Keith Christmas heeft wat voorzichtige raakvlakken met prog, maar maakt zelf geen progressieve rock. Deze recensie moet je dan ook lezen in het kader van een eeuwigdurend streven naar volledigheid. In het begin van de jaren ’70 speelde Keith als beginnend singer-songwriter in het voorprogramma van bands als Argent, King Crimson en tijdgenoten. Toen zijn manager er mee stopte – omdat hij geen voet aan de grond kreeg – concludeerde Christmas dat het er voor hem ook opzat. In 1974 werd hij echter uit zijn commune geplukt door Pete Sinfield, producer en King Crimsonman. Voor het Manticore label, net opgezet door Emerson, Lake & Palmer, maakte Christmas de twee platen die op deze anthologie staan, waarna hij weer onderdook. Pas in 1992 kwam hij weer boven water in een blues-act.
Keith Christmas (en wat een goeie naam voor een artiest, Karel Kerst!) was in die jaren een dun mannetje, in postuur, in stemgeluid en in talent. Zijn grote inspiratiebronnen lijken folkmannen als John Renbourn en Bob Dylan. Hij kon erg goed gitaar spelen en hij schreef een aantal mooie liedjes, maar hij schreef ook melige monsters en het talent om onderscheid te maken miste hij volledig.
Zo kan het gebeuren dat “Brighter Day” mooie gitaarliedjes bevat als Lovers’ Cabaret, maar ook een flauw verhaaltje over Robin Hood die in Sherwood Forest een weedplantage had. Sowieso bekruipt je het gevoel dat Keith in die jaren liever luierde met een fijne spiff in zijn hoofd. Voor plaat twee kreeg hij een half jaar betaald verlof in Los Angeles en dat vond hij reuze krap. Het lijkt wel alsof hij tegen wil en dank werd gedwongen de rockdroom te beleven. Ergens in 1975 loopt hij in New York Jimmy Page van Led Zeppelin tegen het lijf, die hem complimenteert met zijn plaat. Christmas heeft geen idee wie Page is. Hoezo ‘eigen wereldje’?
Naast de in mindere of meerdere mate akoestische liedjes bevat “Brighter Day” ook wat pop en funk, waaronder het swingende titelnummer. Een aantal stukken staat er zelfs twee keer op, hoewel de redenen daarvoor niet worden uitgelegd in het bijbehorende boekje.

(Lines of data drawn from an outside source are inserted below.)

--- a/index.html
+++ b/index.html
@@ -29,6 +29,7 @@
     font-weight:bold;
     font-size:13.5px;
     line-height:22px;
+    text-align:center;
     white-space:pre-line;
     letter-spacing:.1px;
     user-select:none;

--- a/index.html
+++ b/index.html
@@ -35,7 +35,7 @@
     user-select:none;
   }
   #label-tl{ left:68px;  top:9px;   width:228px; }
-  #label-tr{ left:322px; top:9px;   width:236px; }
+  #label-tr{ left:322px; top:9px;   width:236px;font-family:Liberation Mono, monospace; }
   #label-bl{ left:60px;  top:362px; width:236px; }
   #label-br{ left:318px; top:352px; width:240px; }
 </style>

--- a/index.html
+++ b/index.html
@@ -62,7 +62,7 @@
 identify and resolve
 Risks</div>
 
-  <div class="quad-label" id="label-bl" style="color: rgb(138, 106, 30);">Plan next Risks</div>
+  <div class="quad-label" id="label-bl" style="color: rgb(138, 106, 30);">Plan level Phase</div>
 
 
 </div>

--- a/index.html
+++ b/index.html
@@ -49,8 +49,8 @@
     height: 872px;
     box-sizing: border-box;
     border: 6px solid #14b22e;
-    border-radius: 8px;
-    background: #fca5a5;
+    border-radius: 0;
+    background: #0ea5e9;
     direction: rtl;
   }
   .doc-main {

Ook voor de volledigheid, dunkt me, want zo bijzonder zijn die liedjes niet.
Dit is weer een uitgave van Esoteric en ik moet zeggen dat deze me tegenvalt, vooral in uitvoering. De geluidskwaliteit is, zeker op “Brighter Day”, bij vlagen niet indrukwekkend, het essay in het boekje geeft Christmas alle ruimte, maar is verder niet heel erg informatief. Schrijver Marco Ross verzwijgt bijvoorbeeld dat deze platen in 2004 ook al eens zijn heruitgebracht, zegt niets over het succes (of gebrek daaraan) dat Christmas met zijn platen had, maakt geen woorden vuil aan de gelatenheid waarmee Christmas zijn pieken en dalen onderging. Daarbij snap ik het nut van deze heruitgave niet.
Aan het talent van zijn muzikanten licht het niet, want de opsomming van de participanten klinkt als een ‘Wie Is Wie’ van de studio-scene uit die tijd. Mel Collins, Neil Hubbard, Ian McDonald, Alan Spenner, het zijn niet de minsten. Dat geldt ook voor de line-up van “Stories From The Human Zoo”, waar zowaar Steve Cropper en Donald “Duck” Dunn van Booker T & The MG’s (vooral bekend uit “The Blues Brothers”, natuurlijk) opduiken. De stukken die ze moeten spelen zijn echter onder de maat.
Keith is op zijn best als hij, alleen met een gitaar, een fraai liedje kan zingen. Zijn zang is niet best, maar hij klinkt tenminste op zijn gemak. Voor de rest lijkt hij er niet echt bij betrokken te zijn geweest. Ergens in het interview in het boekje zegt hij dat hij zelf zijn platen nooit meer beluisterde, het eigenlijk helemaal niks vond. Dat sentiment snap ik helemaal. Ik zal niet beweren dat dit muziek zonder waarde is, zeker “Stories From The Human Zoo” heeft zo zijn momenten, maar veel is het niet. Voor de volledigheid, dan maar.